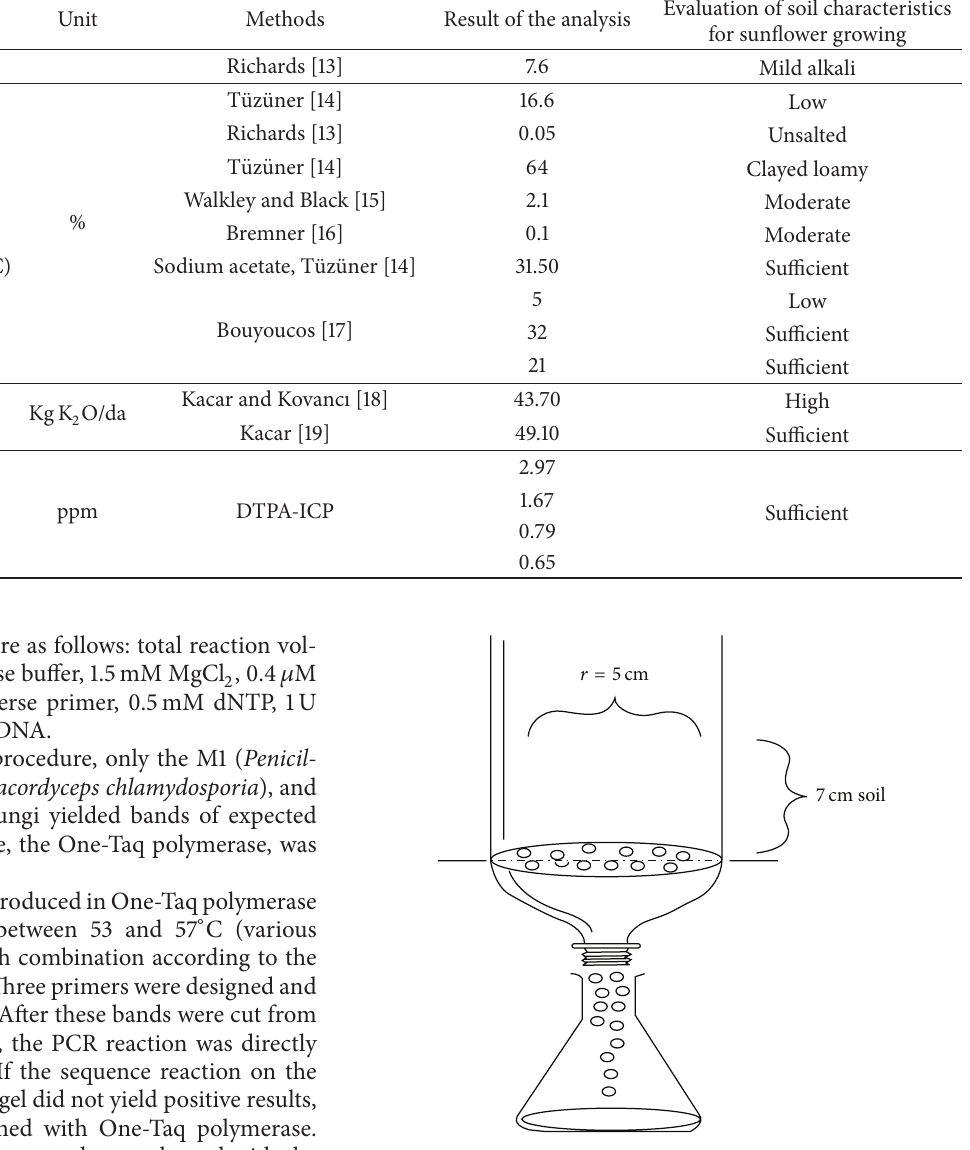
Figure 1: The soil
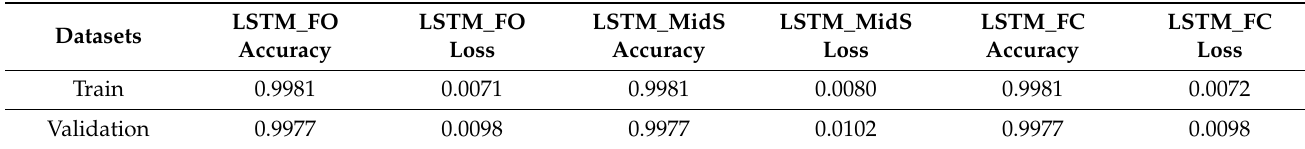
Table 2. Accuracy and loss on train and validation datasets.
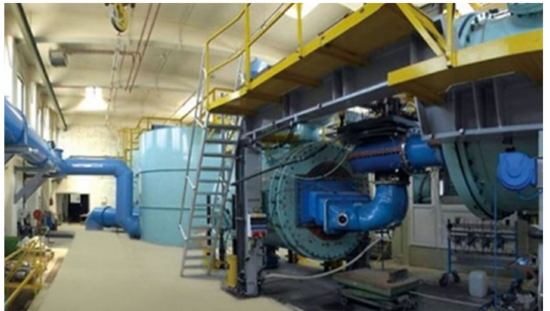
Figure 1. One of the five model-test rigs in the Andritz Hydro Laboratory in Linz, Austria.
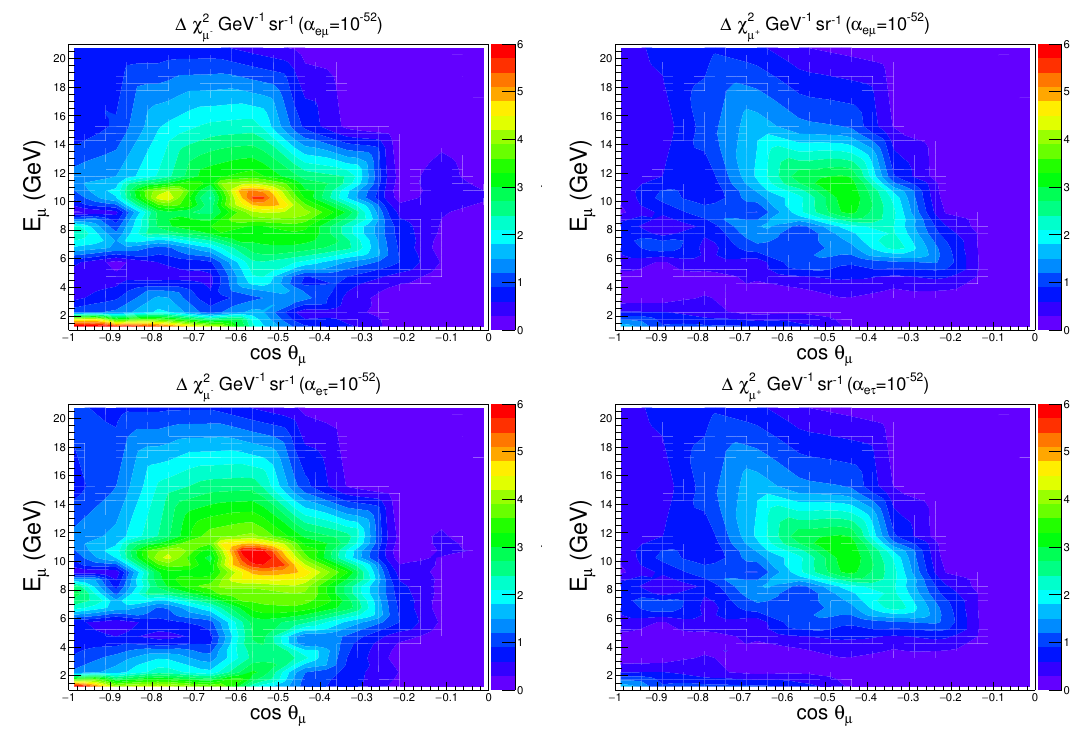
Figure 10 . Distributions of (cid:1) (cid:31) 2 (per unit area) in E (cid:22) and cos (cid:18) (cid:22) plane. The left (right) ICAL (cid:0) LRF panels are for (cid:22) (cid:0) ( (cid:22) + ) events. In upper (lower) panels, we assume non-zero (cid:11) e(cid:22) ( (cid:11) e(cid:28) ) in the (cid:12)t with a strength of 10 (cid:0) 52 . In all the panels, we use 500 kt (cid:1) yr exposure and assume NH in both data and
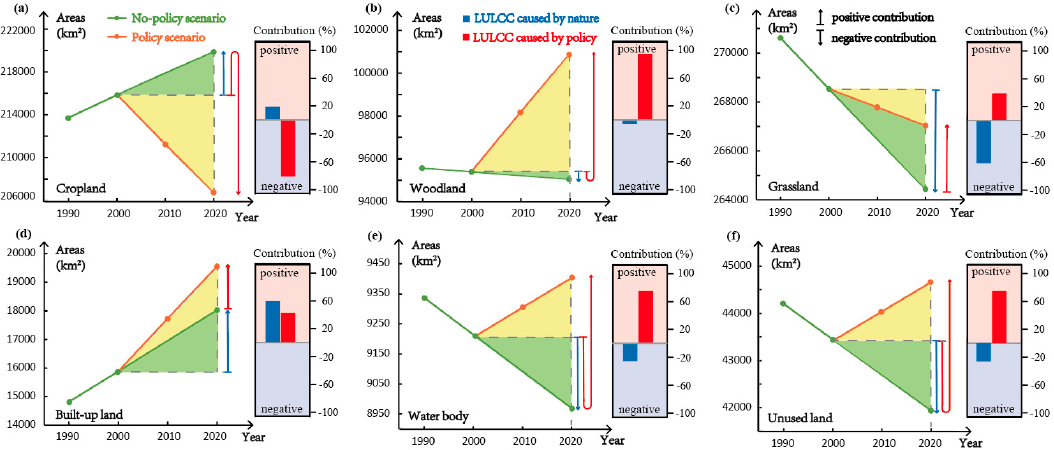
Figure 6. Trends of each type of land use and land cover under the no-policy and policy scenarios from 1990 to 2020, and the percentage of the relative contribution of nature and policy to the quantitative changes of each type. ( a – f ) Represent changes in the area of cropland, woodland, grassland, built-up land, water body, and unused land, respectively.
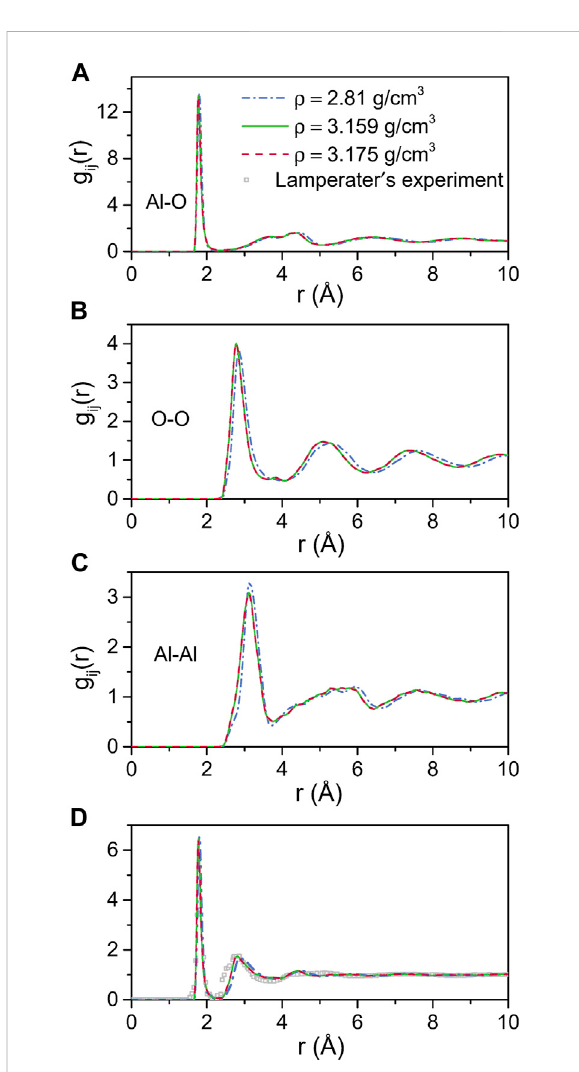
FIGURE 1 MD results for total and partial pair distribution functions for amorphousaluminaat300 Kandthreedensities. (A) Al-O, (B) O-O and (C) Al-Al partial pair distribution functions, (D) Comparison with the neutron pair distribution function from Lamperater ’ s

# # #

■ Exercise ■
The copy you write out must match the entries word for word, minus their pictures.

■ Exercise answer ■
Figure 1: The soil
Table 2. Accuracy and loss on train and validation datasets.
Figure 1. One of the five model-test rigs in the Andritz Hydro Laboratory in Linz, Austria.
Figure 10 . Distributions of (cid:1) (cid:31) 2 (per unit area) in E (cid:22) and cos (cid:18) (cid:22) plane. The left (right) ICAL (cid:0) LRF panels are for (cid:22) (cid:0) ( (cid:22) + ) events. In upper (lower) panels, we assume non-zero (cid:11) e(cid:22) ( (cid:11) e(cid:28) ) in the (cid:12)t with a strength of 10 (cid:0) 52 . In all the panels, we use 500 kt (cid:1) yr exposure and assume NH in both data and
Figure 6. Trends of each type of land use and land cover under the no-policy and policy scenarios from 1990 to 2020, and the percentage of the relative contribution of nature and policy to the quantitative changes of each type. ( a – f ) Represent changes in the area of cropland, woodland, grassland, built-up land, water body, and unused land, respectively.
FIGURE 1 MD results for total and partial pair distribution functions for amorphousaluminaat300 Kandthreedensities. (A) Al-O, (B) O-O and (C) Al-Al partial pair distribution functions, (D) Comparison with the neutron pair distribution function from Lamperater ’ s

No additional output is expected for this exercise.